М. Ч. Традицию невозможно вырвать из головы, это часть умонастроения, взгляда на вещи. А если вернуться в прошлое, то стремление определить главный журнал было стремлением определить пик литературоцентризма. Так как литература в силу разных обстоятельств выдвинулась в России с середины прошлого века на первое место и раз мы идем вдоль горного хребта, то, естественно, ищем, где же его пик. А идея единичности — один лучший поэт, один лучший писатель, один лучший журнал, — она из начала 30-х годов… Ну а сегодняшние психологические трудности в общении с читателями — это отражение тех самых трудностей, с которыми идет врастание людей в новое время, когда люди проснулись в своих домах, но в другой стране. Они видят, что журнал приходит в той же обложке, но помещен совершенно в иной контекст…

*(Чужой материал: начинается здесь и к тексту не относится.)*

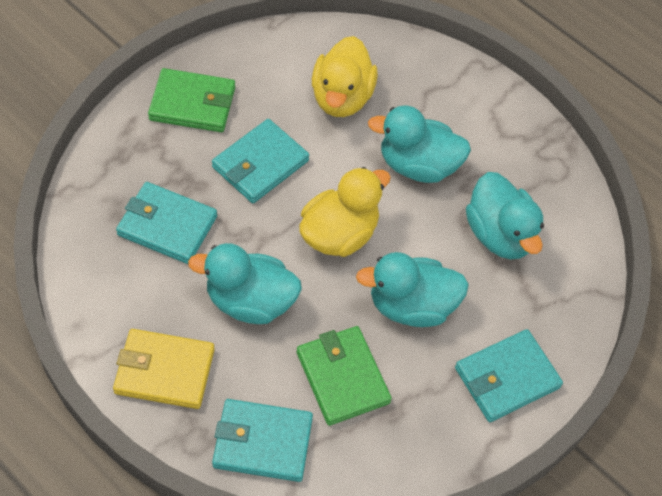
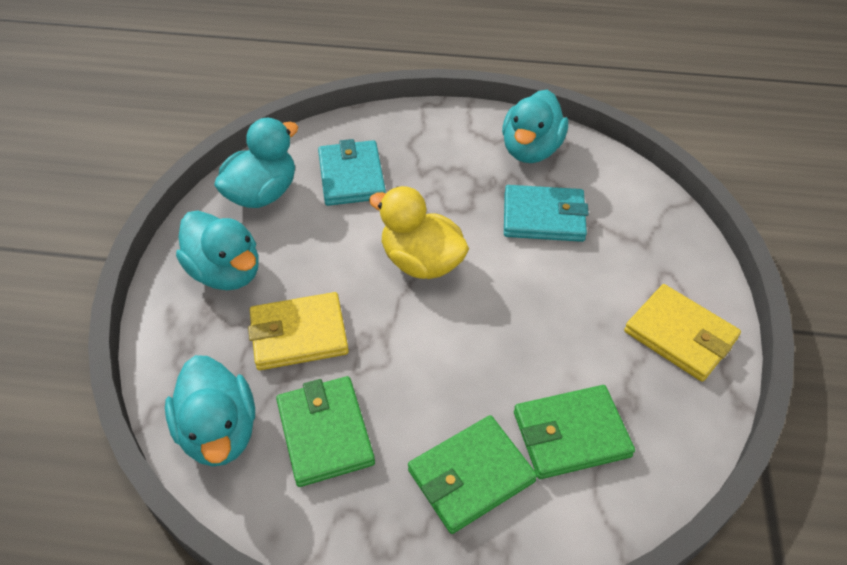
green wallet: 2 -> 3
turquoise wallet: 4 -> 2
yellow duck: 2 -> 1
yellow wallet: 1 -> 2

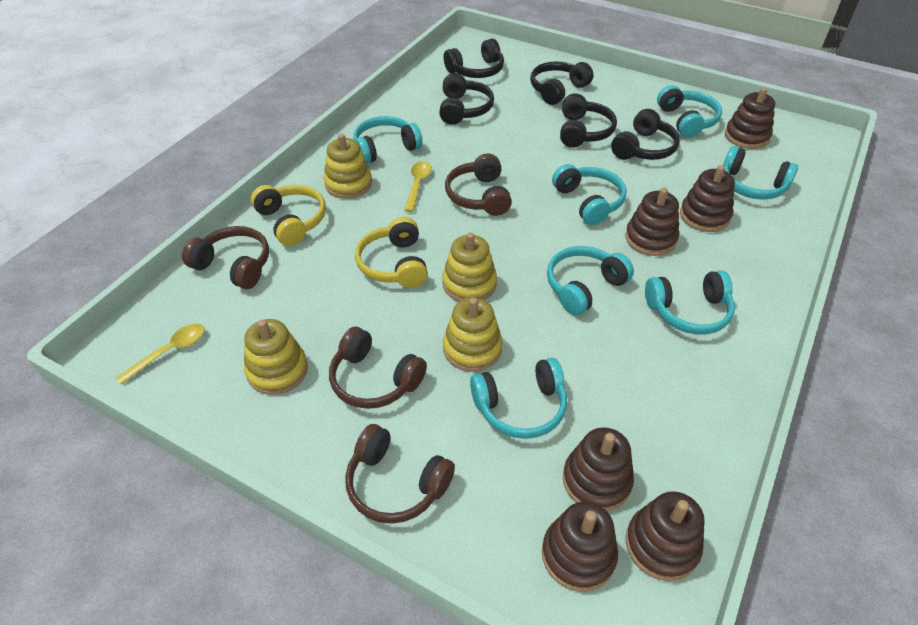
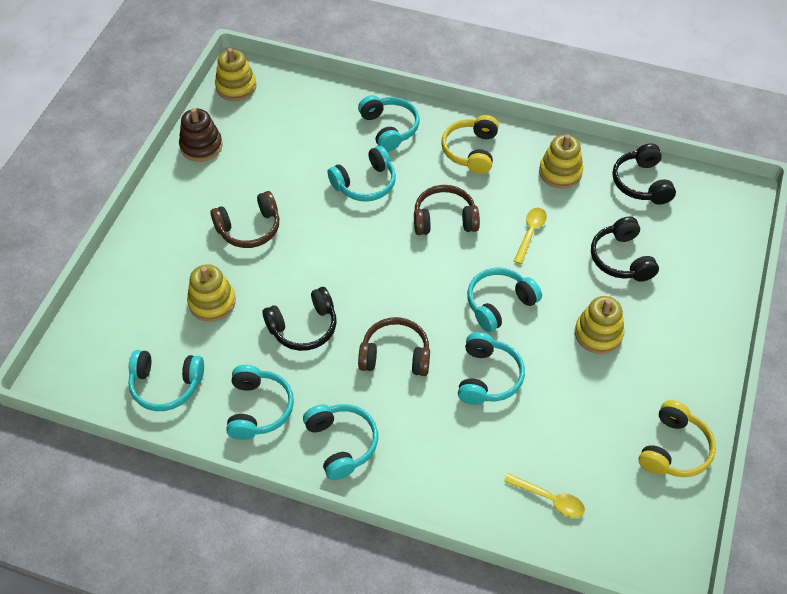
black headphones: 5 -> 3
brown headphones: 4 -> 3
brown stacking toy: 6 -> 1

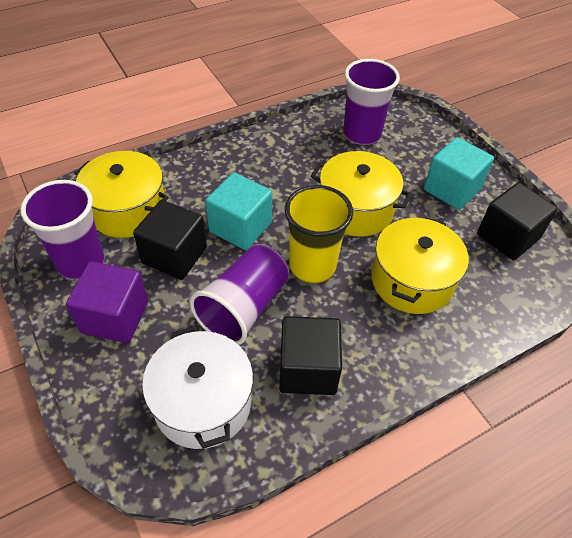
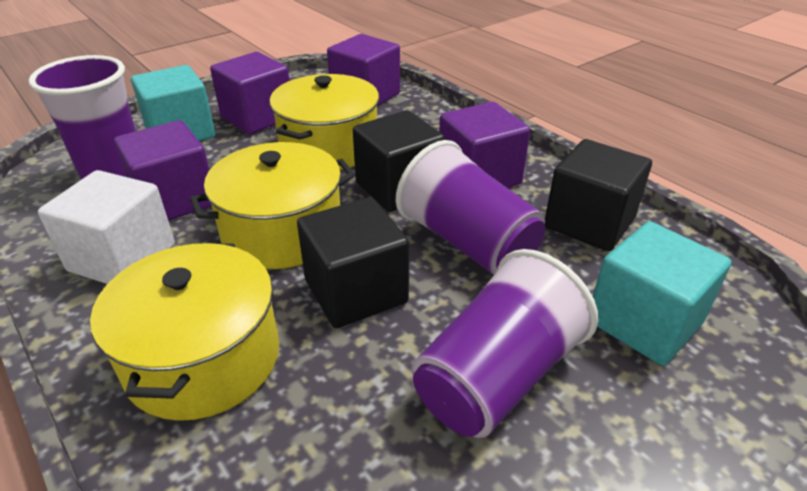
purple cube: 1 -> 4
white cube: 0 -> 1
white pot: 1 -> 0
yellow cup: 1 -> 0

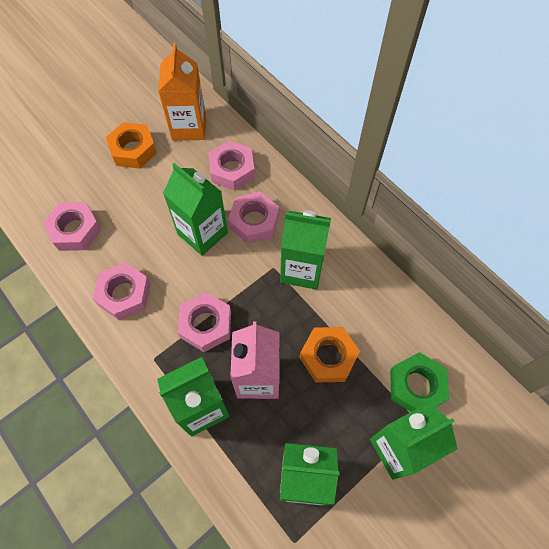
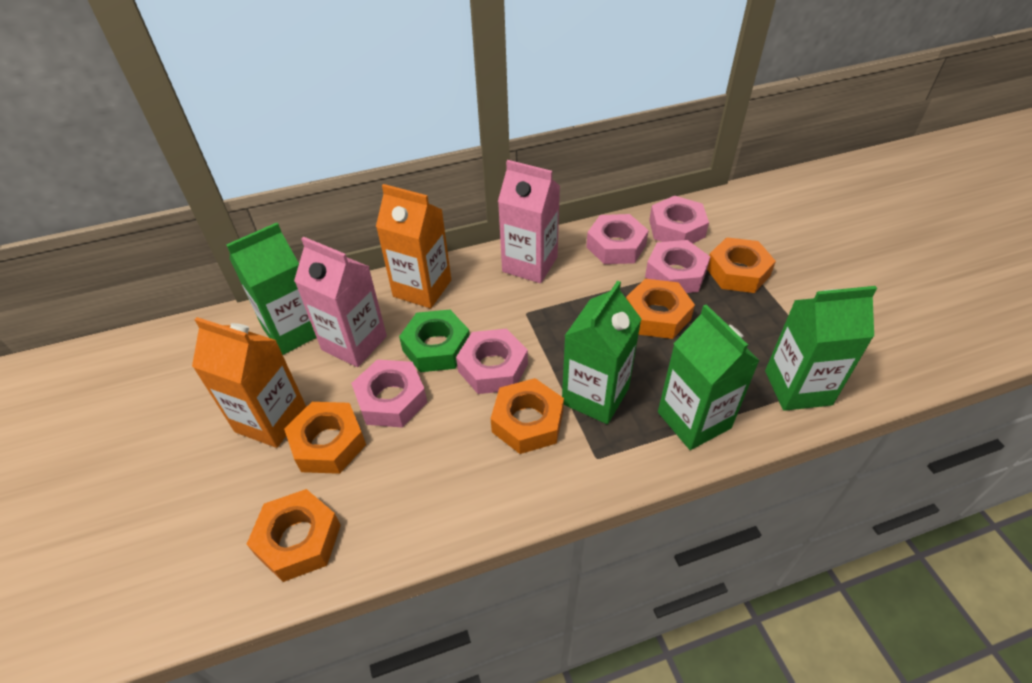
green carton: 5 -> 4
orange carton: 1 -> 2
orange nut: 2 -> 5
pink carton: 1 -> 2

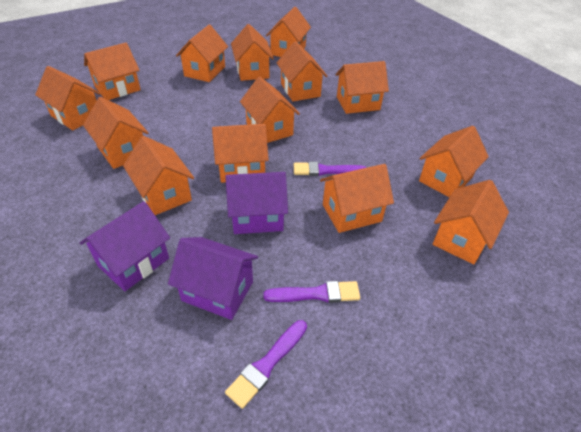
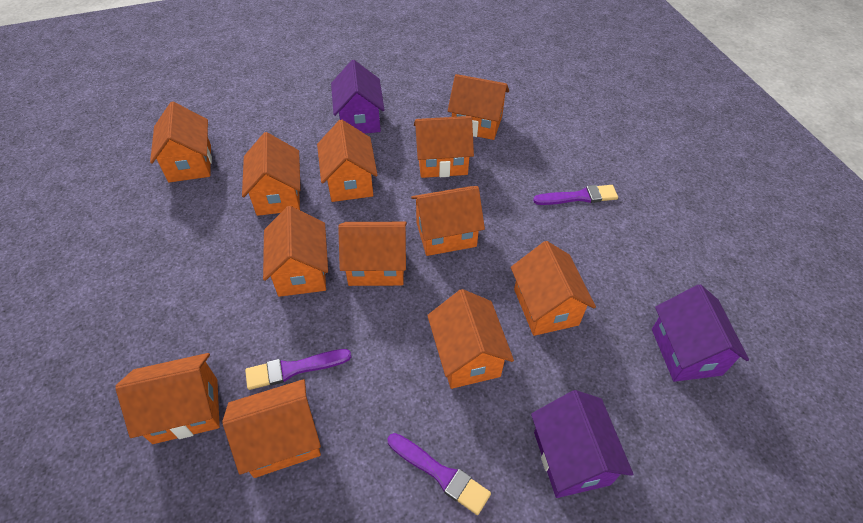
orange house: 14 -> 12

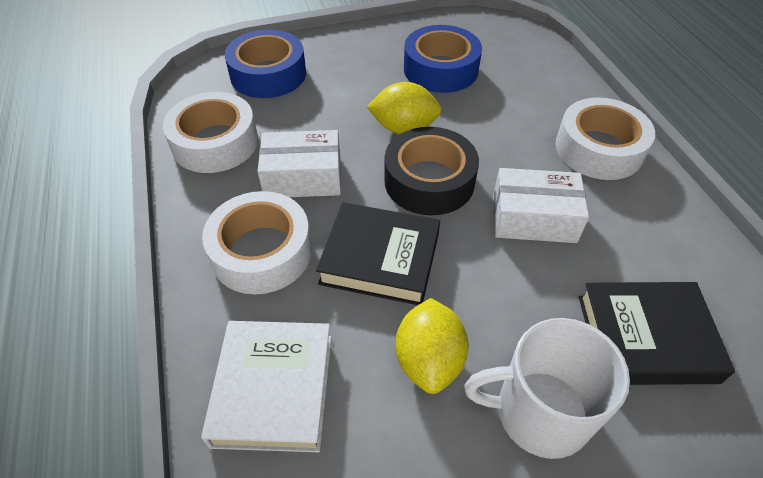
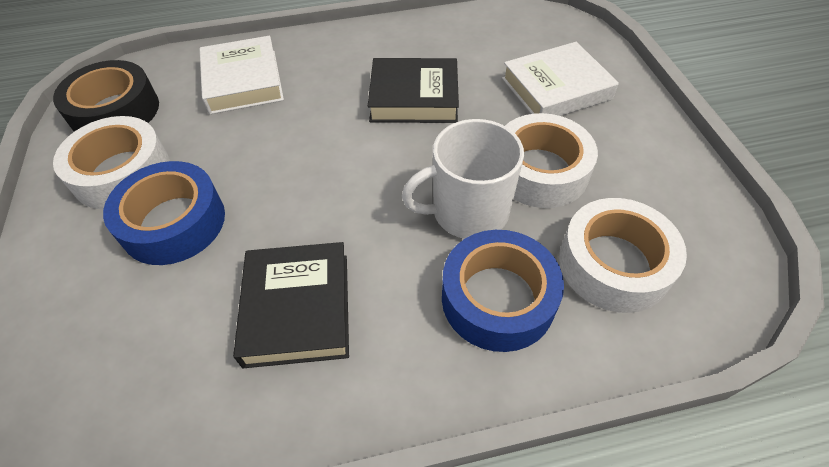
white book: 1 -> 2
white box: 2 -> 0
yellow lemon: 2 -> 0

А. В. Качество журнала при этом не ниже, чем в лучшие годы…
М. Ч.…но перестало быть событием. Раньше читатели знали, что если появился Войнович или Владимов, то вся мыслящая, вменяемая, просто образованная Россия об этом говорила. А сейчас — в отсутствие огромного общественного резонанса — все публикуемые вещи кажутся эстетически хуже. Как моя маленькая дочка говорила: вот у тебя, мама, книжка вышла, а ничего не изменилось, все также люди по улицам ходят… Я ей сказала: так это хорошо, а вот если книжка вышла и люди перестали ходить — это плохо… Да, вышел номер журнала, а люди не бросаются друг к другу с возгласом: «Читали?!», как мы когда-то после чтения Домбровского (о Солженицыне уж не говорю), и читателю кажется, что и щи стали пожиже.
А. В. Вот вы сказали: «мы читали». А когда вы как читатель впервые соприкоснулись с «Новым миром»?
М. Ч. В девятом и десятом классе я ходила в районную Сокольническую библиотеку, читала толстые журналы. Помню прекрасно, как читаю не отрываясь «Времена года» Пановой и жду не дождусь следующего номера с окончанием, а потом в нем же Померанцев — об искренности в литературе (1953, № 12). Да, «Новый мир» для меня выделился тогда — в 1953–1954 годах, и с той поры читаю журнал постоянно.
А. В. А когда и как вы впервые напечатались в нашем журнале?
М. Ч. Сначала начал печатать там короткие рецензии мой муж [Александр Чудаков], потом решил и меня втянуть, принес мою коротышку без подписи — на книгу А. Хайлова о Пришвине, еще что-то. А потом смешная была история в 1961 году, я собиралась рожать с недели на неделю и решила написать большую рецензию в «Новый мир», причем я совершенно не представляла, что надо сначала договариваться о рецензии, что ее должны заказать. Я написала рецензию на детскую книжку Галины Карпенко. Пришла — сидят, как потом выяснилось, Калерия Николаевна Озерова и Галина Павловна Койранская. И много лет спустя Калерия Николаевна говорила: «Я думала только о том, чтобы ты тут у нас не родила, скорее бы тебя спровадить». И хотя они в изумлении смотрели на меня: как же без заказа? — но рецензия им понравилась. А редколлегия потом ее отвергла — потому, как мне сказали, что сама Галина Карпенко показалась им недостаточно интересным явлением. А уж потом мне стали заказывать, и я написала важную для меня рецензию на книжку Веры Смирновой о Гайдаре. Я очень любила Гайдара и до сих пор люблю и хотела о нем писать, как и сейчас хочу. Я в эту рецензию довольно много вместила, что думала о Гайдаре. А в 1962 году мы написали с Чудаковым свою первую совместную статью и напечатали ее во втором номере 1963 года. Собственно, я вообще начала печататься именно в «Новом мире».
А. В. Остановимся на 60-х годах, на «Новом мире» Твардовского. Все тогдашние сотрудники журнала были по отношению к вам людьми другого — более старшего — поколения.
М. Ч. Бесконечно более старшего, я бы сказала…
А. В. Замечали ли вы, что ваше тогдашнее мировоззрение и то умонастроение, которое царило в редакции, существенно разнились? Может быть, это было связано именно с поколенческими различиями?